• **EXTRACTO PROPORCIONADO**:

━━━━━━━━━━━━━━━━━━━━━━━━━━━━━━



gobierno pudo librarse de comunistas [sic] como: Sánchez, Basadre y Porras (¡!) Basadre mismo no es tan contundente ni juzga las tropelías de Leguía con la dureza que ameritan, me imagino que porque el dictador era tío de su gran amigo el historiador Jorge Guillermo Leguía. 6. ¿Decisionismo en Leguía? Hacía 1920 el politólogo alemán Carl Schmitt elaboró una teoría llamada decisionismo. El decisionismo es lo opuesto al pensamiento normativista, así «en circunstancia críticas la realización del derecho depende de una decisión política vacía de contenido normativo». De esta manera, valores y normas son interpretados y decididos por quienes detentan el poder. En la práctica, y desde la época del caudillismo decimonónico, los peruanos fueron precursores del decisionismo. Desde Manuel Lorenzo de Vidaurre con su “Para salvar las leyes, pues que callen un momento las leyes” hasta lo que escuchamos el año pasado de la boca de un rector en principio del fin de su caída eso de que su Universidad y su gestión “Se vio imposibilitada de cumplir la ley”. Pues bien, Leguía fue un proto decisionista. Según otro de sus cortesanos, la divisa de Leguía —que me lo imagino diciéndola con sus ojitos llenos de viveza y brillo— era esta: “Haré lo que tenga que hacer, pese a quien le pese y cueste lo que cueste”. Otro decía, que al presidente se le deben dar esas facultades supremas para que de una vez por todas acabe con la anarquía y el caos. Y otro no se cansaba en repetir que, el presidente, siempre se había ceñido a la ley, pero en su aspecto más riguroso, para conservar la ley, más


aún por la oposición del Congreso, donde sus miembros abusaban de la inmunidad parlamentaria. 7. El balance de Dora Mayer. Si debo quedarme con un balance sobre esta dictadura pues me quedo con el de esa mujer brillante que fue Dora Mayer. Su análisis tal vez se trató de uno de los primeros balances sinceros sobre el Oncenio pues fue hecho en 1932. ¿Qué dice esta pensadora de la política nacional? He aquí el condenso de sus ideas (en parafraseo): Si existió un Leguía fue porque este respondió a determinadas aspiraciones o ambiciones del pueblo peruano. Si el peruano no hubiese querido autoritarismo, hubiese sido imposible de que Leguía ostentara el poder absoluto y por tanto tiempo. Leguía siempre le dio a la gente lo que la gente quería y así se volvió el cantinero que ofrecía alcohol sin reserva a un borracho adicto. La crueldad de Leguía fue mayor pues solo nos vendió ilusiones: la ilusión de ser un pueblo moderno a la altura de los EE.UU, Francia o Inglaterra. Durante el Oncenio, dice Mayer, surgió esa fascinación de los peruanos por la obra material como expresión de progreso ¡De pensar que eso sigue tan vigente! ¡Por qué el cemento y el hormigón armado nos hace pensar que nos va bien como República!

━━━━━━━━━━━━━━━━━━━━━━━━━━━━━━

• **REGISTROS**:
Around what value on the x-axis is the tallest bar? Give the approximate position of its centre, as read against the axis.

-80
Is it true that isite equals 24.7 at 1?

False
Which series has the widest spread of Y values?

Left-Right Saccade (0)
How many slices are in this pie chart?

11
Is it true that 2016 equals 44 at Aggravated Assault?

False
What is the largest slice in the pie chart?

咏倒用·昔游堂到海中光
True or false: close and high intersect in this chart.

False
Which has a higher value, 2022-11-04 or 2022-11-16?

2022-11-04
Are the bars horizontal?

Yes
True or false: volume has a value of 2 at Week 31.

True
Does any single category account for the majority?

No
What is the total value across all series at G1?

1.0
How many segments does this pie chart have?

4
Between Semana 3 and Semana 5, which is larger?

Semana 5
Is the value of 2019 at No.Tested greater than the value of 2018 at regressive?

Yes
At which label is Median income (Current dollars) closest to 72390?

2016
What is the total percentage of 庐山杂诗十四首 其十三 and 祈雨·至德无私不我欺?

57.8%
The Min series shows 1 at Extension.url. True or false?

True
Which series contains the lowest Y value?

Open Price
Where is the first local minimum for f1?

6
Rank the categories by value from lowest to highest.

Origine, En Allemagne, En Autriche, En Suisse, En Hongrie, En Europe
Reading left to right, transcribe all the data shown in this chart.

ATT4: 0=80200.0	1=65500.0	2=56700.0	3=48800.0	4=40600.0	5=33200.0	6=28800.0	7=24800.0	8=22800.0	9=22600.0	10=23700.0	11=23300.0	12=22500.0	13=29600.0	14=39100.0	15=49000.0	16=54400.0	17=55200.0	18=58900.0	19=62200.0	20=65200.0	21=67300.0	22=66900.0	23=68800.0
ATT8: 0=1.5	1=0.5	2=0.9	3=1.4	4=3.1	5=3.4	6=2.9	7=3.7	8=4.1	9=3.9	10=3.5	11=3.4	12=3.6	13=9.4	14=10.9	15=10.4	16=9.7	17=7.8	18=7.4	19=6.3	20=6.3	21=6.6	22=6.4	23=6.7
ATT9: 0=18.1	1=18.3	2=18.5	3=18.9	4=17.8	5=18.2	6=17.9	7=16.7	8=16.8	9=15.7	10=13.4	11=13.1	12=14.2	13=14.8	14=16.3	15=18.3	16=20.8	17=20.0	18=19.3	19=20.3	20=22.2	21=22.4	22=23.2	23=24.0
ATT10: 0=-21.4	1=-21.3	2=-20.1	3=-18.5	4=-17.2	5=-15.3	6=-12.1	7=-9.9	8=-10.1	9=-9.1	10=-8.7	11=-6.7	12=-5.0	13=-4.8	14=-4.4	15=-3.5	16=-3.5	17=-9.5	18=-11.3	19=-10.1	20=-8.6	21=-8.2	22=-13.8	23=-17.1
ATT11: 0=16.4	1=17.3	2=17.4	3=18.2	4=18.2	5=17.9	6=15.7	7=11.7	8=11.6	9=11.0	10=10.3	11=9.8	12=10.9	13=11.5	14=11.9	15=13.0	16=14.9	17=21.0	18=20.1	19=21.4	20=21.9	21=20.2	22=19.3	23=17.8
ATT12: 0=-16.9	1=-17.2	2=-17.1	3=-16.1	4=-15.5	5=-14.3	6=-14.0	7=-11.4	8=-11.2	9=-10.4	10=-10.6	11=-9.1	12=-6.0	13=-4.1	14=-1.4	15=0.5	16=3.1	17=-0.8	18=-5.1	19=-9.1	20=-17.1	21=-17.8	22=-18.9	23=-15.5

━━━━━━━━━━━━━━━━━━━━━━━━━━━━━━

• **CONSIGNA 1**: Según el texto sobre el Oncenio de Leguía, ¿en qué año realizó Dora Mayer su balance de esa dictadura?
• **CONSIGNA 2**: Retome el texto sobre el Oncenio de Leguía a continuación de su última oración.

• **ESPACIO DE RESPUESTA 1**: En 1932.

• **ESPACIO DE RESPUESTA 2**:
¿Qué sería que alguien demuestre que el “Que robe pero que haga obra” surgió como axioma durante el Oncenio? Lo más grave: para Mayer, el Oncenio destruyó la educación peruana: afianzó la educación memorística y repotenció en ella, la vertiente más oscurantista del catolicismo. No solo eso, creo una nueva religión, la del futbol, con el cual drogó a las masas. Mayer concluye diciendo, como coda de su librito aleccionador: “si digo todo esto es por patriotismo, un patriotismo ofendido”. Pues tomó para mí, en este momento de cierre, ese patriotismo ofendido y lo pongo en vigencia a puertas del Bicentenario Nacional y hago votos para que todo lo que aquí se ha narrado y dicho no vuelva a pasar.